Il y a d’abord ceux qui « pètent les plombs », façon Georges Frêche ou Pascal Sevran et se retrouvent harcelés par les professionnels de l’anti-racisme…
Il y a ensuite ceux qui remettent désormais ouvertement en cause les lieux communs de l’humanitarisme politiquement correct, tel l’acteur François Berléand à qui l’on demandait son opinion sur les « sans-papiers » et qui, même s’il ne voulait pas tenir des propos « à la droite de l’extrême droite », considérait quand même que la naturalisation des sans-papiers était finalement un « puit sans fond ». Cet homme-là doute même ouvertement que la France ait les moyens de naturaliser tous les miséreux de la terre ad vitam aeternam. Du Michel Rocard dans le texte… et un peu de lepénisme de comptoir, non ?
Il y a encore ceux qui, brusquement, découvrent qu’ils ont été trompés, cocufiés, pris pour des cons et pire à les entendre…
Le plus célèbre d’entre eux a nom Dieudonné.
Monsieur M’bala M’bala à l’état-civil, a risqué sa vie en se rendant à la dernière fête des Bleu Blanc Rouge où on lui avait tant dit qu’on pendait les Noirs aux réverbères en chantant Heili-Heilo et autres joyeusetés que les plus de soixante ans ont bien connues…
Comme il en est ressorti vivant, lui et ses copains, sans avoir rien vu, ni entendu de ce qu’on lui avait enseigné, qu’il a même plutôt été salué poliment par certains et acclamé avec enthousiasme par tous les autres, il a gardé de cette visite cet « arrière-goût de pisse dans la bouche » (suivant une expression utilisée dans l’un de ses sketchs) du gars qui a été manipulé pendant des années.

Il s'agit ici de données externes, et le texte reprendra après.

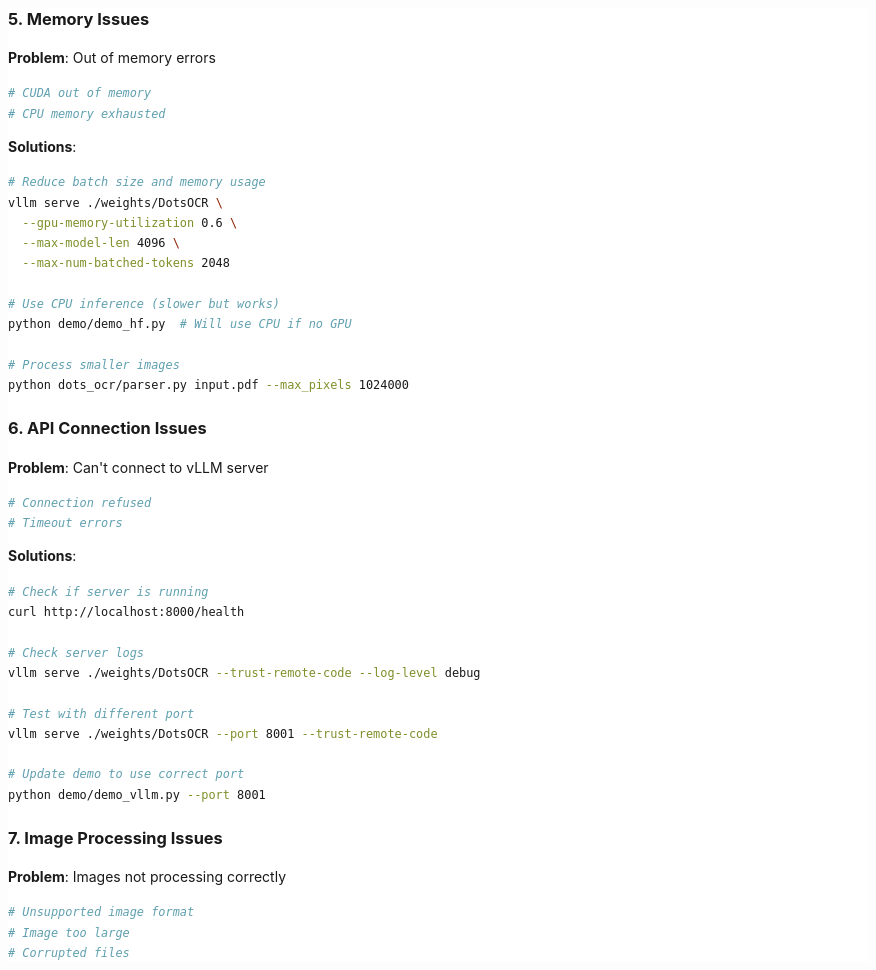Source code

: ### 5. **Memory Issues**

**Problem**: Out of memory errors
```bash
# CUDA out of memory
# CPU memory exhausted
```

**Solutions**:
```bash
# Reduce batch size and memory usage
vllm serve ./weights/DotsOCR \
  --gpu-memory-utilization 0.6 \
  --max-model-len 4096 \
  --max-num-batched-tokens 2048

# Use CPU inference (slower but works)
python demo/demo_hf.py  # Will use CPU if no GPU

# Process smaller images
python dots_ocr/parser.py input.pdf --max_pixels 1024000
```

### 6. **API Connection Issues**

**Problem**: Can't connect to vLLM server
```bash
# Connection refused
# Timeout errors
```

**Solutions**:
```bash
# Check if server is running
curl http://localhost:8000/health

# Check server logs
vllm serve ./weights/DotsOCR --trust-remote-code --log-level debug

# Test with different port
vllm serve ./weights/DotsOCR --port 8001 --trust-remote-code

# Update demo to use correct port
python demo/demo_vllm.py --port 8001
```

### 7. **Image Processing Issues**

**Problem**: Images not processing correctly
```bash
# Unsupported image format
# Image too large
# Corrupted files
```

Jany Le Pen, Bruno Gollnisch, Alain Soral et quelques dizaines d’autres nationaux-fontistes lui ont rendu la politesse en venant applaudir son dernier spectacle (« en date » insiste l’intéressé), lundi dernier. La salle du Zénith s’est alors trouvée toute « Black Blanc Beur & Bleu Blanc Rouge », réalisant ainsi cette Union des patriotes que réclame Jean-Marie le Pen.
Son erreur avait été de la chercher du côté de cet énarque et vicomte au nom qui fleure si bon la gagne : Philippe Le Jolis de Villiers de Saintignon !
Seulement, le seigneur du château a jeté l’offre lepeniste dans les orties de son bocage. C’est la France des banlieues qui a répondu à son appel ! Qu’on le regrette ou non, les jeux sont faits et les dés roulent…
En 2002, on avait découvert la France d’en haut et la France d’en bas. Que certains réalisent avec stupéfaction et horreur qu’il y a surtout la France des énarques et la France des manants est assez cocasse.